La actual Constitución de la República de Chile asigna el derecho a todas las personas a la libertad de conciencia, la manifestación de todas las creencias y el ejercicio libre de todos los cultos que no se opongan a la moral y las buenas costumbres y al orden público. No se menciona en ella la libertad religiosa. El Estado se transforma en el principio regulador de las comunidades autónomas en un espacio democrático. Es en una comunidad democrática, precisamente, donde las personas pueden y deben tener presencia a la hora de abordar materias que tocan a la arena pública, y esto incluye la dimensión religiosa, la cual, en su sentido amplio, es como el humus que toda cultura posee, se exprese este aspecto de la manera que sea.
El actual escenario de configuración de una nueva Carta Magna para nuestro país es una oportunidad para repensar las influencias mutuas que tienen las culturas que conviven en Chile con la identidad religiosa de su gente –las que pueden tener que ver o no con alguna institución– en el marco de la neutralidad estatal que las sociedades democráticas reclaman legítimamente.
Hay una diversidad humana que caracteriza a estas sociedades contemporáneas, en las cuales la dimensión religiosa es solo una parte de lo que esa diversidad expresa. En ellas, la libertad de conciencia, igual respeto y la manifestación de todas las creencias (o la no creencia alguna), e incluso la libertad religiosa, debe ser salvaguardada con garantías constitucionales.
Excluir a priori la dimensión religiosa y sus manifestaciones implicaría negar un discurso razonable, en el concierto de otras formas discursivas presentes. En la comunidad política de Chile, conviven una pluralidad de culturas y también de expresiones de la dimensión religiosa constitutiva del ser humano. Dentro de la lógica de la inclusión a la que debemos aspirar y que estamos en grado de demandar a la actual Convención Constitucional, pienso que es necesario problematizar la relación entre neutralidad estatal y este pluralismo religioso en un Estado secular, desde la inclusión de sujetos.
Este Estado debe respaldar principios políticos como la democracia o los derechos humanos, o la vida buena, como nos han enseñado las comunidades nativas. La plurirreligiosidad posee un capital político invaluable, cada una de esas formas que expresan la pluralidad se asienta en la construcción de comunidad y se configura con la intermediación social, tiene un potencial movilizador que ha colaborado y puede seguir colaborando en la configuración de un mejor proyecto país. La dimensión religiosa no se opone a otras formas discursivas de la modernidad y, mientras no sea instrumentalizada por institución alguna, moviliza a sujetos hacia la construcción de comunidad con sentido.
Las diversas espiritualidades de pueblos originarios, las otras monoteístas, las cristianas en su amplia variedad, otras menos institucionalizadas, seguirán siendo parte del humus cultural de un pueblo que crece y que acoge en su seno a migrantes que traen consigo también la dimensión religiosa.

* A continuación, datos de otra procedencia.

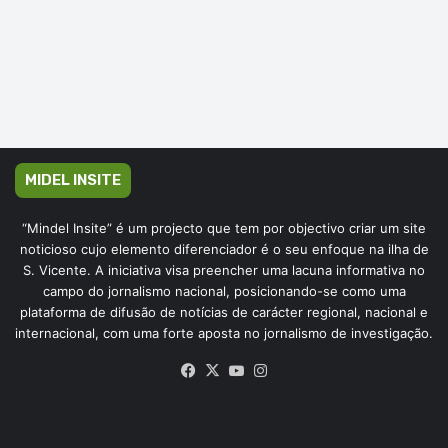
MIDEL INSITE
“Mindel Insite” é um projecto que tem por objectivo criar um site
noticioso cujo elemento diferenciador é o seu enfoque na ilha de
S. Vicente. A iniciativa visa preencher uma lacuna informativa no
campo do jornalismo nacional, posicionando-se como uma
plataforma de difusão de notícias de carácter regional, nacional e
internacional, com uma forte aposta no jornalismo de investigação.
Facebook
X
YouTube
Instagram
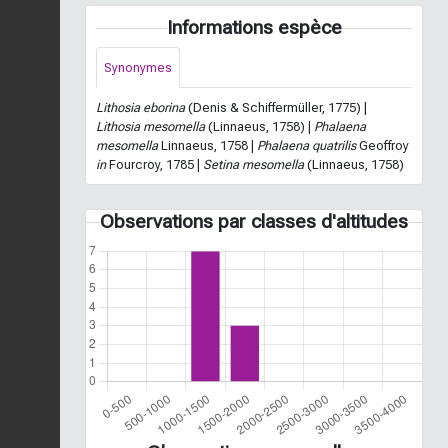
Informations espèce
Synonymes
Lithosia eborina
(Denis & Schiffermüller, 1775) |
Lithosia mesomella
(Linnaeus, 1758) |
Phalaena
mesomella
Linnaeus, 1758 |
Phalaena quatrilis
Geoffroy
in
Fourcroy, 1785 |
Setina mesomella
(Linnaeus, 1758)
Observations par classes d'altitudes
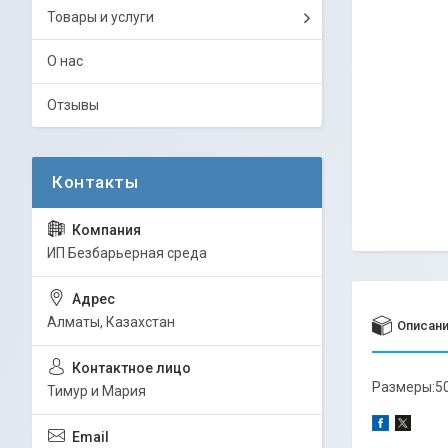
Товары и услуги
О нас
Отзывы
ИП Безбарьерная среда
Алматы, Казахстан
Описан
Размеры:50 
Тимур и Мария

En el actual proceso de debate por una nueva Constitución para Chile se pueden incorporar voces que expongan con claridad, templanza y visión el aporte bidireccional que la dimensión religiosa tiene con las culturas, sin más pretensión que situar sobre la mesa una dimensión que acompaña la vida de una buena parte de las ciudadanas y los ciudadanos de este país.